## Description of the task
Return each line of the records below that contains the word "bottom".

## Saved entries
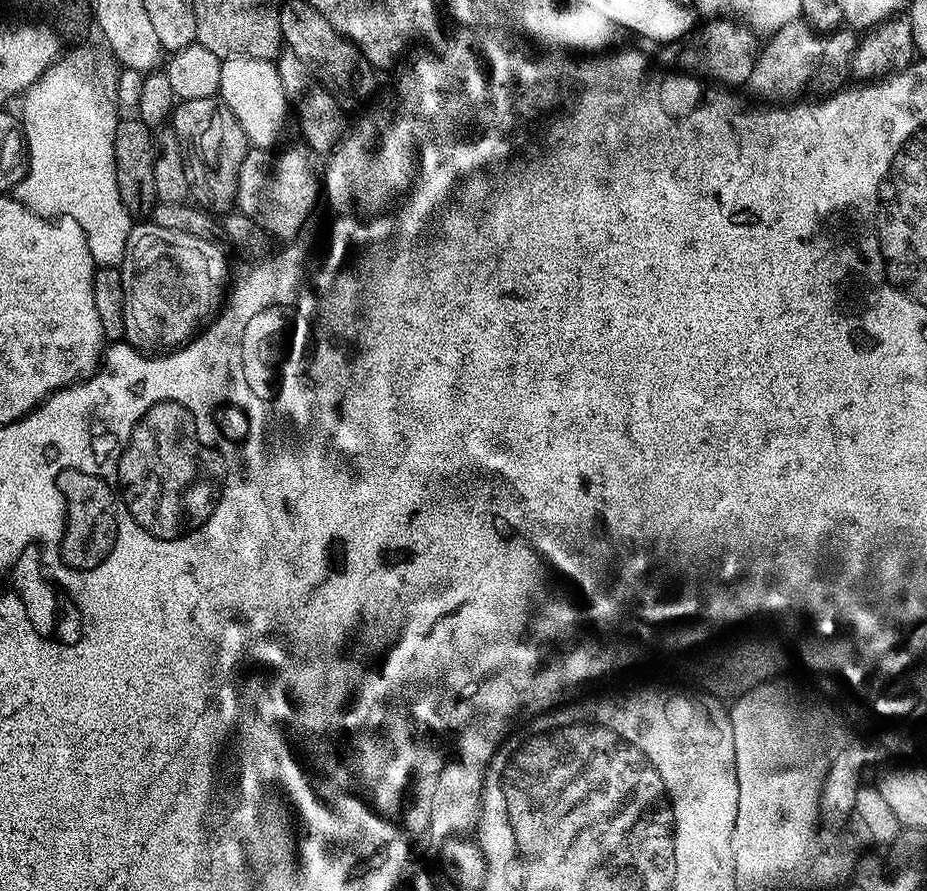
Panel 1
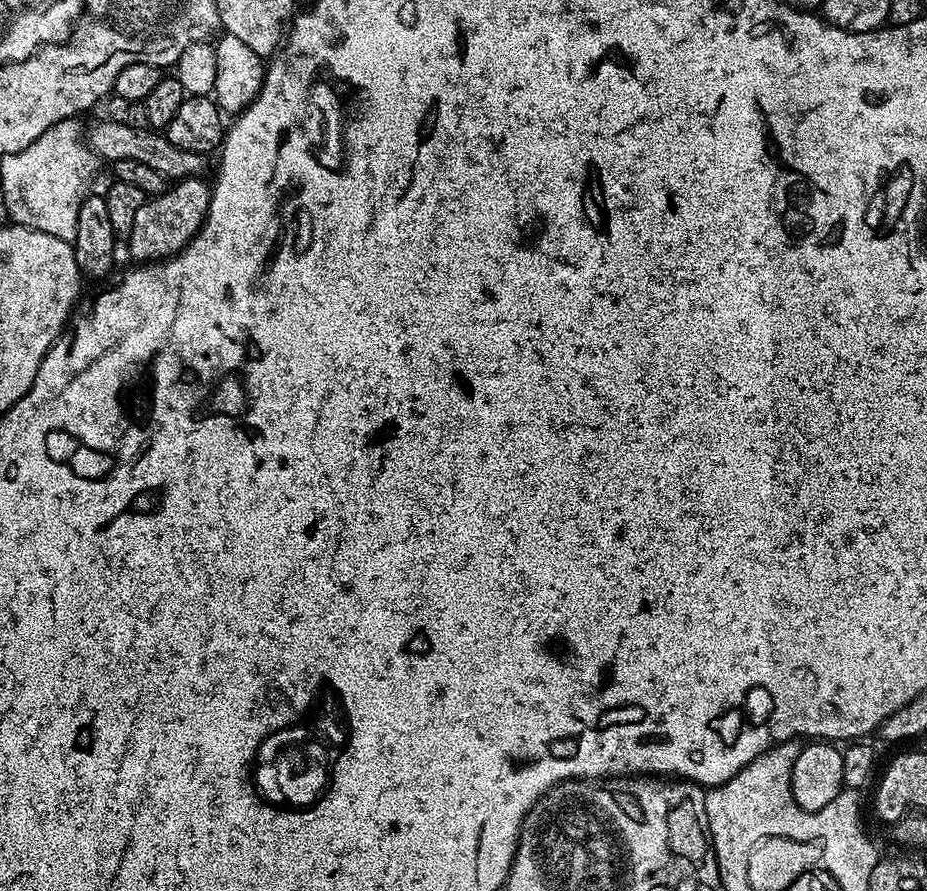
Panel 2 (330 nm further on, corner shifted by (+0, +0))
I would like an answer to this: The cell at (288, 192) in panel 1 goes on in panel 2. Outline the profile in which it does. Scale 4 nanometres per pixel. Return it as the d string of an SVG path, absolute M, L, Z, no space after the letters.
M103 118L92 129L86 132L86 143L101 161L111 162L122 158L131 158L133 162L142 162L142 166L150 166L150 170L158 170L165 181L175 182L188 176L199 177L204 168L205 157L199 152L182 150L168 141L167 135L156 130L141 130L128 126L119 120Z

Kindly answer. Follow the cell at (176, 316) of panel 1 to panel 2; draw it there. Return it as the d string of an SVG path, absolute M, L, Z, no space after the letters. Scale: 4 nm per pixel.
M188 176L184 180L169 183L163 192L156 196L145 199L142 206L138 206L138 212L134 214L134 226L126 237L128 252L136 262L160 262L169 256L174 256L187 246L200 225L204 223L204 215L208 212L208 198L210 195L209 185L203 184L203 179Z

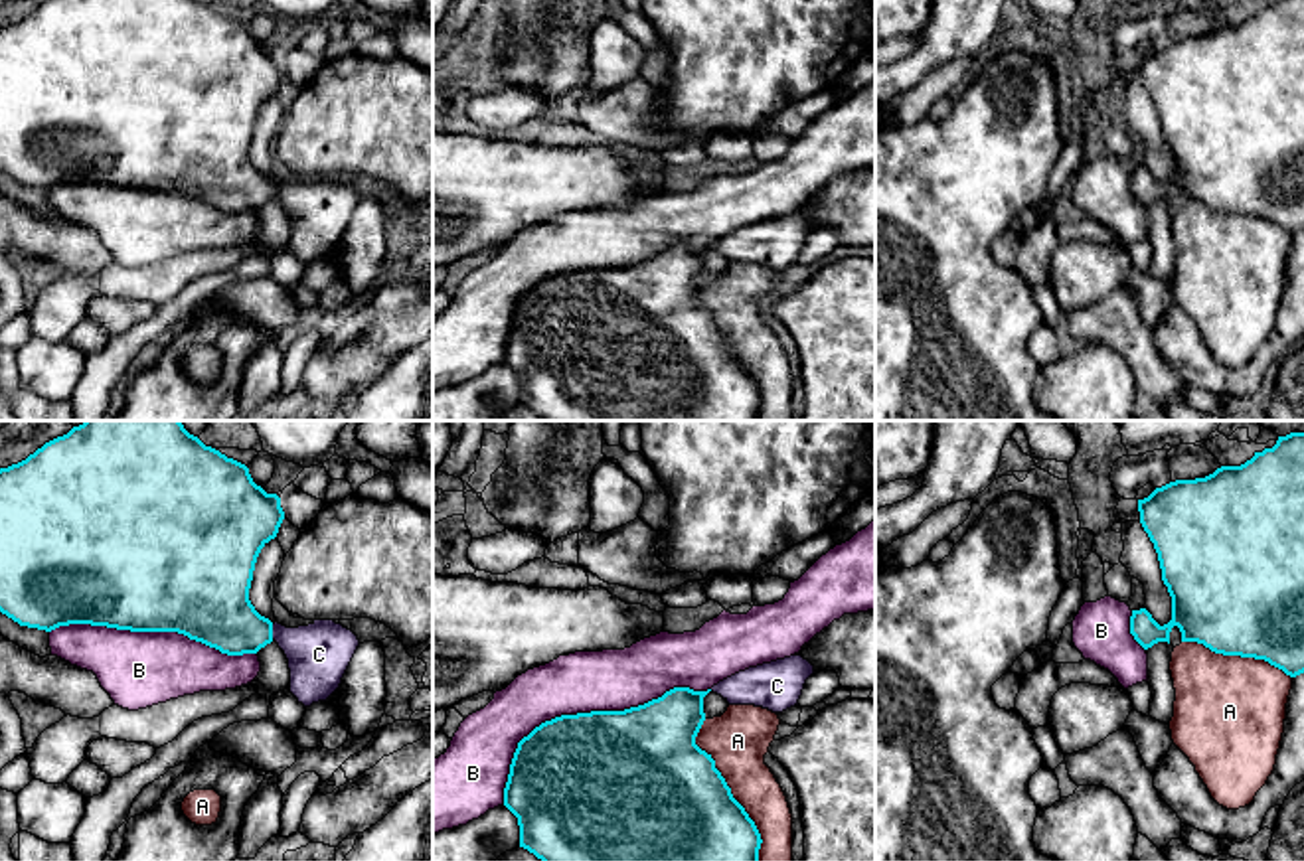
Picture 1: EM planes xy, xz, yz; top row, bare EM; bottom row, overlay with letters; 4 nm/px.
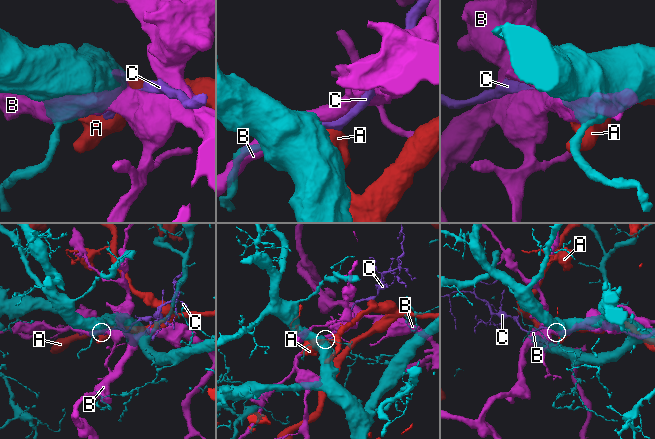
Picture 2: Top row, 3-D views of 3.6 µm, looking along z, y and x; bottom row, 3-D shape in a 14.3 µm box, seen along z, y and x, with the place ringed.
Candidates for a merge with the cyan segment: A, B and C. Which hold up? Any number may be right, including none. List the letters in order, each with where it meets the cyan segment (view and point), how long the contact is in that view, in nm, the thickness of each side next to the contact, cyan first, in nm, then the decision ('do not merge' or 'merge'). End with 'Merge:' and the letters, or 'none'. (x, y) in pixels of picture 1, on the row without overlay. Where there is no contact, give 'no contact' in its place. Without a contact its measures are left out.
A: xz (730, 348) | 650 nm | 500/240 nm | do not merge
B: xz (583, 271) | 950 nm | 500/260 nm | do not merge
C: xy (271, 190) | 60 nm | 280/260 nm | merge
Merge: C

## Your response
Picture 1: EM planes xy, xz, yz; top row, bare EM; bottom row, overlay with letters; 4 nm/px.
Picture 2: Top row, 3-D views of 3.6 µm, looking along z, y and x; bottom row, 3-D shape in a 14.3 µm box, seen along z, y and x, with the place ringed.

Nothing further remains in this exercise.